Below are the records; copy each line in which "Urinary" can be found.
── SOURCE MATERIAL
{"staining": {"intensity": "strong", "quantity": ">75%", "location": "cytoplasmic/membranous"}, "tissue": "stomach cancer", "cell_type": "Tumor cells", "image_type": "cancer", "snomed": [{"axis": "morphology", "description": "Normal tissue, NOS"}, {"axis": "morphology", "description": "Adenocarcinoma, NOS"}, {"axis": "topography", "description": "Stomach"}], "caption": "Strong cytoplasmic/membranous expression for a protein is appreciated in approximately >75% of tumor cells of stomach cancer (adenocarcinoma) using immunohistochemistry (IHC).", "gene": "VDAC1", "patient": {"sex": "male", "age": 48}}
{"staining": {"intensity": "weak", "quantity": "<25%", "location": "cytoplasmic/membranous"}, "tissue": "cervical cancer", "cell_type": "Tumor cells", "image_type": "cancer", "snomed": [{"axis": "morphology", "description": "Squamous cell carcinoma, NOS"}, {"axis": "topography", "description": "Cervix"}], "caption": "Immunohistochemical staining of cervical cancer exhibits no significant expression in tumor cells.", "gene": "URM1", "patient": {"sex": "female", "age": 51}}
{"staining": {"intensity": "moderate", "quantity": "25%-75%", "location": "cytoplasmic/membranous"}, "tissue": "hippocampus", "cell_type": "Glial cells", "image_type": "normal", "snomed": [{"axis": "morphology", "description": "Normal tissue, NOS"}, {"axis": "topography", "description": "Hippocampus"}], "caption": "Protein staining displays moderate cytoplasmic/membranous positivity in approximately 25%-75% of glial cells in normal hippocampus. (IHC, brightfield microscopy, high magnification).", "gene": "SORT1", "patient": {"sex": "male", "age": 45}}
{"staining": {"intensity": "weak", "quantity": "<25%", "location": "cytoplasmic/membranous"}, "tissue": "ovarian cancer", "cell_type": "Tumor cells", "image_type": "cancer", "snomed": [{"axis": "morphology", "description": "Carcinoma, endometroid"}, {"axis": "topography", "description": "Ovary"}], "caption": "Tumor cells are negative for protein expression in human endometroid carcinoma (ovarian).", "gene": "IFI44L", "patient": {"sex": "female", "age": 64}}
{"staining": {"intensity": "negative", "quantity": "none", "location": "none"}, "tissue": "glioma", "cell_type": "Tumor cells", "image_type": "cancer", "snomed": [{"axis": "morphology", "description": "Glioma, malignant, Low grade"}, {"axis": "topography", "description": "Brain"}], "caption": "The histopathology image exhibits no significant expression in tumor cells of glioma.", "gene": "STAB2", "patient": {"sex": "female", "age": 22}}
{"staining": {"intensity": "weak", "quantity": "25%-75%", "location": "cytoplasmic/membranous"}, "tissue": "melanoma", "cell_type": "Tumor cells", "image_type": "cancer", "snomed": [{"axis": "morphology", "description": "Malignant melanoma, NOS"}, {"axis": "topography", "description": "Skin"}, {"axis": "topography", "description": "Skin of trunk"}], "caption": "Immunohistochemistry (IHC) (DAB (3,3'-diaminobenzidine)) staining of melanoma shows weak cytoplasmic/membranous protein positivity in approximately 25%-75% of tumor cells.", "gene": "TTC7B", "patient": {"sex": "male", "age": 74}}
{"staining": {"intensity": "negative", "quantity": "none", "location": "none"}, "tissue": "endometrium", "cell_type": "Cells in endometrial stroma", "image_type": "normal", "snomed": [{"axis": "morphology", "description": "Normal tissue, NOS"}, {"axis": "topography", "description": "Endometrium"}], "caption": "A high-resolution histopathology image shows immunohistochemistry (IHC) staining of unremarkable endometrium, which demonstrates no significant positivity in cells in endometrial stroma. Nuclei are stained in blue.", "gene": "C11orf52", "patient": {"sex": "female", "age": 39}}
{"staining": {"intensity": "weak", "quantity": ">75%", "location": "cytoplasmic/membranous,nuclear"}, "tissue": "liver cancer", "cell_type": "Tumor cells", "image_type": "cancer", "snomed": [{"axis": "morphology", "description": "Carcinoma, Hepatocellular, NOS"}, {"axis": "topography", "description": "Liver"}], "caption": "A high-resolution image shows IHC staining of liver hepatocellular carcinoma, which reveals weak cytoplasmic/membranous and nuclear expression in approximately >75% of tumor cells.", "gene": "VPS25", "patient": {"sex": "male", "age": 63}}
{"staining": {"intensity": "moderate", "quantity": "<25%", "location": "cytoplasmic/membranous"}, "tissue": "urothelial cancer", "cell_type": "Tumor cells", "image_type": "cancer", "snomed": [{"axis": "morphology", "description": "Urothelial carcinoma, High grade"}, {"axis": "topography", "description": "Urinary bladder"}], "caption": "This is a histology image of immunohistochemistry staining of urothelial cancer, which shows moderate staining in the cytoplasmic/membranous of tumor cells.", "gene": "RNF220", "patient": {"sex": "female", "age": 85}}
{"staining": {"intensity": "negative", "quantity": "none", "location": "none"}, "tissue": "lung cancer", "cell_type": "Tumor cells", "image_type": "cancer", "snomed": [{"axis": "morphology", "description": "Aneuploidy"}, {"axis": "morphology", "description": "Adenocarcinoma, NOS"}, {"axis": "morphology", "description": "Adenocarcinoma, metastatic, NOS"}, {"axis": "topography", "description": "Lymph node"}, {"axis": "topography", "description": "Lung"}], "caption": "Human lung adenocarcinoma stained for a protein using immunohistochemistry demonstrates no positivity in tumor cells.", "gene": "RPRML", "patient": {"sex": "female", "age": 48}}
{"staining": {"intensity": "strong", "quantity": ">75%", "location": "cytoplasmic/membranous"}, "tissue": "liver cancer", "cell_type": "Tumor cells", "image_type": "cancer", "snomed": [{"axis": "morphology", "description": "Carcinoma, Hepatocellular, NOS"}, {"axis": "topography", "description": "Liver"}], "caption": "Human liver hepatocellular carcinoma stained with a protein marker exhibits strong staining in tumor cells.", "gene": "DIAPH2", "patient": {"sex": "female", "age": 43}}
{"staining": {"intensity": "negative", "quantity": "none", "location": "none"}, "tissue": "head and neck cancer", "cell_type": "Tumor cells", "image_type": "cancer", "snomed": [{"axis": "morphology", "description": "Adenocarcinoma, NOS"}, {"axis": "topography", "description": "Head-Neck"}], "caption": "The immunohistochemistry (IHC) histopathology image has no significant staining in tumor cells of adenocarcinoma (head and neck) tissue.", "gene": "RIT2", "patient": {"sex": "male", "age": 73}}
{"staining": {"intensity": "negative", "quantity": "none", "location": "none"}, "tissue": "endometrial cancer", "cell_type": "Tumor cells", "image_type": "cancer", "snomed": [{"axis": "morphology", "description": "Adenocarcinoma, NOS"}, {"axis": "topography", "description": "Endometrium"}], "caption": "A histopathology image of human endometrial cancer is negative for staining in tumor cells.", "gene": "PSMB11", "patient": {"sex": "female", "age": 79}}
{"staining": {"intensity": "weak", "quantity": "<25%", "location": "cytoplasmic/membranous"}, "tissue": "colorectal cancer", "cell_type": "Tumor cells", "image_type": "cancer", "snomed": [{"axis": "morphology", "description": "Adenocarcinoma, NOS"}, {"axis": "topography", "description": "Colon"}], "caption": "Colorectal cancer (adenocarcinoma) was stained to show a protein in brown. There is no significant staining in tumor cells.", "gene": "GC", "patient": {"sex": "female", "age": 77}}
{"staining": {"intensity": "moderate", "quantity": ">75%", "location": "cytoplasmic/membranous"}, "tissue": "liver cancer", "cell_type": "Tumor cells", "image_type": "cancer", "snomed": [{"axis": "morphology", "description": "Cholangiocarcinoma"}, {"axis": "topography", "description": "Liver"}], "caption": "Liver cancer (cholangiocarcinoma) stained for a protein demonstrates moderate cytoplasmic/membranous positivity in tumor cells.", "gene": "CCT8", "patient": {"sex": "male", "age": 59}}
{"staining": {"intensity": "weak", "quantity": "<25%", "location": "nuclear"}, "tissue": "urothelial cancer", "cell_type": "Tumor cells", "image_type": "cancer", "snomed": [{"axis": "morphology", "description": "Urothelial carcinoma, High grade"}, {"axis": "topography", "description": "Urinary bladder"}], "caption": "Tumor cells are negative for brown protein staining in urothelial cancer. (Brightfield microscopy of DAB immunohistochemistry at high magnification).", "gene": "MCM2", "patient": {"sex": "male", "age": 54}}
────
- _RESULT OF THE EXERCISE_:
{"staining": {"intensity": "moderate", "quantity": "<25%", "location": "cytoplasmic/membranous"}, "tissue": "urothelial cancer", "cell_type": "Tumor cells", "image_type": "cancer", "snomed": [{"axis": "morphology", "description": "Urothelial carcinoma, High grade"}, {"axis": "topography", "description": "Urinary bladder"}], "caption": "This is a histology image of immunohistochemistry staining of urothelial cancer, which shows moderate staining in the cytoplasmic/membranous of tumor cells.", "gene": "RNF220", "patient": {"sex": "female", "age": 85}}
{"staining": {"intensity": "weak", "quantity": "<25%", "location": "nuclear"}, "tissue": "urothelial cancer", "cell_type": "Tumor cells", "image_type": "cancer", "snomed": [{"axis": "morphology", "description": "Urothelial carcinoma, High grade"}, {"axis": "topography", "description": "Urinary bladder"}], "caption": "Tumor cells are negative for brown protein staining in urothelial cancer. (Brightfield microscopy of DAB immunohistochemistry at high magnification).", "gene": "MCM2", "patient": {"sex": "male", "age": 54}}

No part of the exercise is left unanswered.